Читать «О полном собрании сочинений в 8 томах» онлайн - страница 20

Уильям Шекспир

Оба эти момента ясно проявляются в тогдашней драматургии, где речевое начало особенно рельефно и разработано, где гораздо меньше недомолвок или "психологических пауз", а игровое начало, наоборот, часто дано условно и схематично, в расчете на воображение. Достаточно обратить внимание на поразительную скудость сценических ремарок в тогдашних изданиях пьес: "уходит", "входит", "целует ее", "закалывает его" - и это все.

Но противники этой системы драматургии, сторонники более "ученого" направления, резко протестовали против нее. "Смотрите, - писал в "Защите поэзии" Филипп Сидни, - вот две дамы вышли погулять и нарвать цветов: вы, конечно, представляете себе на сцене сад. Но через некоторое время вы услышите тут же разговор о кораблекрушении, и вас покроют позором, если вы не вообразите себе скал и моря. Вот перед вами две армии с четырьмя мечами и одним щитом - и чье сердце не испытает при этом всех треволнений, вызываемых генеральным сражением?" А Бен Джонсон в прологе к комедии "Всяк в своем нраве" вторил ему, издеваясь над сценой, где "три статиста изображают войну Алой и Белой розы", где "мы видим одновременно множество морей и государств", где "ребенок родится в первой сцене и, раньше чем пьеса окончится, успевает вырасти, становится рыцарем, совершает в Палестине чудеса храбрости, женится на дочери императора, наследует его престол и сходит со сцены старый и дряхлый, под бременем совершенных им многочисленных деяний и подвигов".

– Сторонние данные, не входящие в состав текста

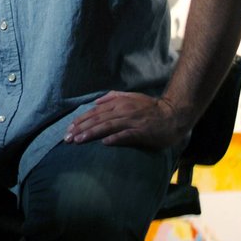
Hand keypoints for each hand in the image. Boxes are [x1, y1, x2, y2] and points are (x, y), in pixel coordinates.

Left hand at [65, 92, 187, 148]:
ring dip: (91, 133)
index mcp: (119, 103)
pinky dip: (115, 138)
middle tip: (67, 137)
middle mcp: (123, 110)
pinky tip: (104, 143)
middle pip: (97, 119)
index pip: (95, 112)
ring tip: (78, 140)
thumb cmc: (151, 108)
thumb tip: (96, 102)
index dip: (81, 120)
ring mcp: (132, 121)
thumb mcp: (131, 97)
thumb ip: (113, 97)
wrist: (173, 115)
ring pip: (107, 126)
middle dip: (80, 128)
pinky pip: (126, 135)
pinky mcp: (141, 131)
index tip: (69, 128)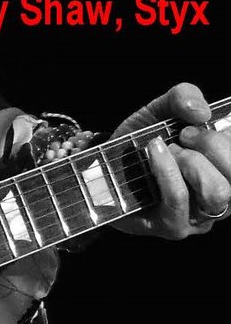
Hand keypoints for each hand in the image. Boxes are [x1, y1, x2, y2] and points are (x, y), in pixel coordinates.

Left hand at [111, 82, 230, 238]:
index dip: (224, 136)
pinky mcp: (174, 226)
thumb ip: (184, 97)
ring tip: (165, 149)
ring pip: (216, 191)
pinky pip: (180, 199)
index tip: (196, 124)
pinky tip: (153, 154)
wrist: (104, 164)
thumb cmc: (141, 139)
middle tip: (183, 135)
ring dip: (190, 161)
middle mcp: (220, 196)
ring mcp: (200, 216)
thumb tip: (201, 112)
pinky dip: (166, 170)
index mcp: (224, 168)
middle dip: (210, 145)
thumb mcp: (161, 109)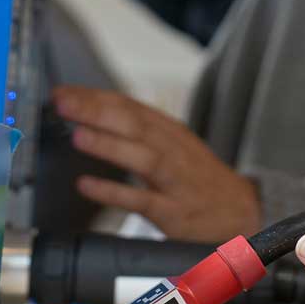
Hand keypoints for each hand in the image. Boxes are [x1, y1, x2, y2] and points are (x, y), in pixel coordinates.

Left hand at [53, 85, 260, 241]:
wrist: (240, 210)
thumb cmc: (198, 178)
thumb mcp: (175, 145)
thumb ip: (137, 131)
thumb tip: (92, 114)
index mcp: (170, 132)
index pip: (130, 107)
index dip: (96, 97)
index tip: (64, 92)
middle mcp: (173, 151)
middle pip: (135, 125)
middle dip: (97, 112)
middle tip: (64, 103)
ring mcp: (175, 181)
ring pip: (143, 158)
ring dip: (110, 145)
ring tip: (78, 136)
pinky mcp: (174, 211)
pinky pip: (142, 200)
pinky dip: (114, 192)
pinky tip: (87, 185)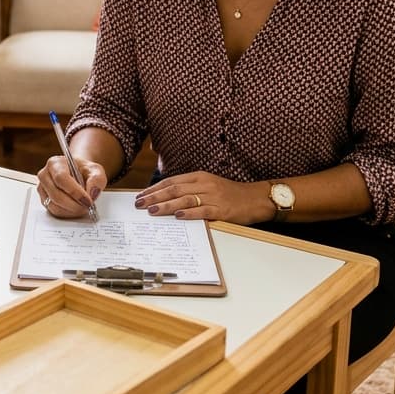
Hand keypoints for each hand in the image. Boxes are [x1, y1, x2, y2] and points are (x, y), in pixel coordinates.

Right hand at [36, 154, 107, 217]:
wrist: (77, 173)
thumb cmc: (83, 170)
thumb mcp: (95, 170)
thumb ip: (97, 179)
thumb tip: (92, 193)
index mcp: (55, 163)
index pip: (61, 178)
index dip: (75, 192)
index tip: (88, 200)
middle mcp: (45, 175)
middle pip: (56, 195)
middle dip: (74, 205)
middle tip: (88, 207)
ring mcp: (42, 189)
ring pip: (54, 205)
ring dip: (72, 210)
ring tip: (83, 207)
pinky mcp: (44, 200)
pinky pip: (54, 211)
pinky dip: (67, 213)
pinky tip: (76, 208)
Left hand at [134, 172, 270, 224]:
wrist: (255, 198)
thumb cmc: (230, 193)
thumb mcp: (209, 185)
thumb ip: (190, 189)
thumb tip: (166, 197)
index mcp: (199, 177)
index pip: (172, 181)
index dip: (154, 188)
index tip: (141, 195)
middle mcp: (205, 184)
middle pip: (174, 189)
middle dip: (154, 197)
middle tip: (139, 204)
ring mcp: (213, 197)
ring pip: (185, 199)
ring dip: (167, 205)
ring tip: (152, 211)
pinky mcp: (222, 209)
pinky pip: (203, 211)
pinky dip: (189, 213)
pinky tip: (178, 216)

Во имя этого Сидни, как истый классицист, проповедовал соблюдение единств места и времени. А Бен Джонсон шел еще дальше, выдвигая требование избирать сюжеты из современной обыденной жизни, меньше нуждающиеся в обстановочных средствах для создания иллюзии реальности. Но Шекспир вслед за Марло, Грином и другими не захотел ограничивать таким путем свое творчество и, сознавая все недостатки своей сцены и извиняясь за свою смелость перед публикой (см. пролог к "Генриху V"), положился на добрую волю зрителей и на их воображение. И эту его смелость будущее, так же как и современность, всецело оправдали.

Тогда как в придворном театре спектакли давались преимущественно в периоды праздников - на рождество, на масленицу и т. п., всего примерно от 15 до 25 вечеров в год, - в городских театрах, как публичных, так и частных, они шли круглый год, хотя и не каждый день.

Вместимость публичных театров была довольно значительной - от 1500 до 1800 зрителей (в частных театрах несколько меньше), и состав зрителей весьма разнообразным. В ложах сидели представители аристократии, а ненумерованные места на галлереях занимали горожане среднего достатка. Но основную массу публики - ту, от которой зависел успех или провал пьесы, составляла лондонская беднота, заполнявшая "колодец": ремесленники, мелкие торговцы, приказчики, бедные студенты, матросы. Стремясь занять места поближе к сцене, посетители партера забирались туда задолго до начала спектакля; в ожидании они болтали, играли в кости, курили, закусывали. Это была пестрая и шумная, требовательная и чуткая народная аудитория. Драматург Деккер ворчливо писал в 1609 году: "Доступ в театр открыт всякому - как сыну фермера, так и студенту-юристу. Курильщик, окутанный клубами вонючего дыма, так же свободно входит туда, как и надушенный придворный. Извозчик и лудильщик, при обсуждении достоинств или недостатков пьесы, имеют такое же право голоса, как и самый надменный зоил из племени критиков".